In December, under the UN Framework Convention, the “Conference of Parties” (COP21) will take place in Paris. This meeting will give another opportunity for countries across the world to commit to combatting the impact of climate change. Beforehand, each country will have a chance to put forward what post-2020 climate actions they plan to take. This international agreement is known as the “Intended Nationally Determined Contributions” (INDCs). The purpose, once commitments have been made, is to set the targets under the 2015 agreement and monitor progress and performance of each participating nation.
We are not seeing global targets set for each country to adhere to, but each takes into account its own strengths and weaknesses and determines what it is able to offer realistically within its own environment. Naturally, by joining the conference, each country must have a sensible objective to make a reasonable contribution towards the overall task. At the same time, they will be able to highlight impacts that they feel and even seek support from others to achieve their overall objective. However, there is not one global set of rules. Some countries will give far more than others, and no doubt find themselves commercially disadvantaged as a consequence against those that have set themselves weaker targets.

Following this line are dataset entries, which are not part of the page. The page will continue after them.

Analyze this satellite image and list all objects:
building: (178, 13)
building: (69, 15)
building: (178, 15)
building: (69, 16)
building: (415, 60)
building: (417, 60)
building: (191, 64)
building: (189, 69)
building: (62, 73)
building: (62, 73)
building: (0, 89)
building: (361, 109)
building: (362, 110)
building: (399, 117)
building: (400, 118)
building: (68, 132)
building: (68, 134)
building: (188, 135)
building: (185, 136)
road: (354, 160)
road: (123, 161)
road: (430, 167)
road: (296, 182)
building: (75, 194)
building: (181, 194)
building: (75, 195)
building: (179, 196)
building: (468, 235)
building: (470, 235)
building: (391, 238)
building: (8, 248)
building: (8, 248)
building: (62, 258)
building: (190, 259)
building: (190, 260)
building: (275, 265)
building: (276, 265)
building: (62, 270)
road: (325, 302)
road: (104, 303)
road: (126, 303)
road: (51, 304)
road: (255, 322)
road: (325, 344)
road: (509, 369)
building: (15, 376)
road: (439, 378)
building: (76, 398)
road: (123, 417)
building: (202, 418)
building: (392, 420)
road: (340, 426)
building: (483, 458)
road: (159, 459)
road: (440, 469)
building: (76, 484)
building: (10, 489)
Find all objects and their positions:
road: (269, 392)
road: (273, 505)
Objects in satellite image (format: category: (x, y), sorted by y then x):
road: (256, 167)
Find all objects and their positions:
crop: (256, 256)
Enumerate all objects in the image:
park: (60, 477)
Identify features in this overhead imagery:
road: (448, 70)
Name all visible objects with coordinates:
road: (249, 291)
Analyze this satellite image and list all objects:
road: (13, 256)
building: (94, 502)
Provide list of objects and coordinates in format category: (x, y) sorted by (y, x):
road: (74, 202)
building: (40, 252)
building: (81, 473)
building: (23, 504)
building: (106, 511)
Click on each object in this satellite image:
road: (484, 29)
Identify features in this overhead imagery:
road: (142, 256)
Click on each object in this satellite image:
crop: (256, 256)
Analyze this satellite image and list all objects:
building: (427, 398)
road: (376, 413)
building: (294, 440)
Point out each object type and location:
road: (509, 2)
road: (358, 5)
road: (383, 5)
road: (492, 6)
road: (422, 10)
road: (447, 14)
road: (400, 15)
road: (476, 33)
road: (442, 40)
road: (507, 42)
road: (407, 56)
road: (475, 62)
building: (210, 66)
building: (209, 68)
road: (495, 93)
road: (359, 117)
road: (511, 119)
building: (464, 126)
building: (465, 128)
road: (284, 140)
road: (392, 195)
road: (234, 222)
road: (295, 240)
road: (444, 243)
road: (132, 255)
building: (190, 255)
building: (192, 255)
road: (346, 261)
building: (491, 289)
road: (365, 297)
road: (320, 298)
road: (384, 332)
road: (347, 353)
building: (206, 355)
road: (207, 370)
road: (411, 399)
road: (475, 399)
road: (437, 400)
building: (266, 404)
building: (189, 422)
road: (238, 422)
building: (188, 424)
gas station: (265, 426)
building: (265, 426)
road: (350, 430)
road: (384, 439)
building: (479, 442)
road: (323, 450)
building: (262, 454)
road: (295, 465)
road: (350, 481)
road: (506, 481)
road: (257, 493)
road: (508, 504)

Countries have already started submitting their INDCs, and all should have done so by the end of October. So far, contributions have been received from the European Union, the United States, Canada, Russia, China, South Korea, Japan, and Mexico, among many others. By late July, countries contributing over 50% of global emissions had signed up.
The EU has put forward its target, which will presumably cover all member countries collectively who will be expected to reduce domestic emissions by at least 40% of the 1990 level by 2030. This is a very demanding target across the member states and one wonders how far it will go, with or without government subsidies to support renewables. Bearing in mind recent changes by the UK government, it would seem that such targets will be very hard to reach. Still, we have another fifteen years or so to get there and between now and then, much can happen. We should not forget an earlier statement made by the Chancellor that the UK is keen to protect the environment, but not at the expense of the economy.
The International Energy Agency (IEA) is taking a leading role in combatting climate change and this will be a key point at the IEA’s Ministerial meeting on 17-18 November, just a few days ahead of COP21. It will no doubt provide a precursor to the meeting by outlining views of the developed world and OECD countries.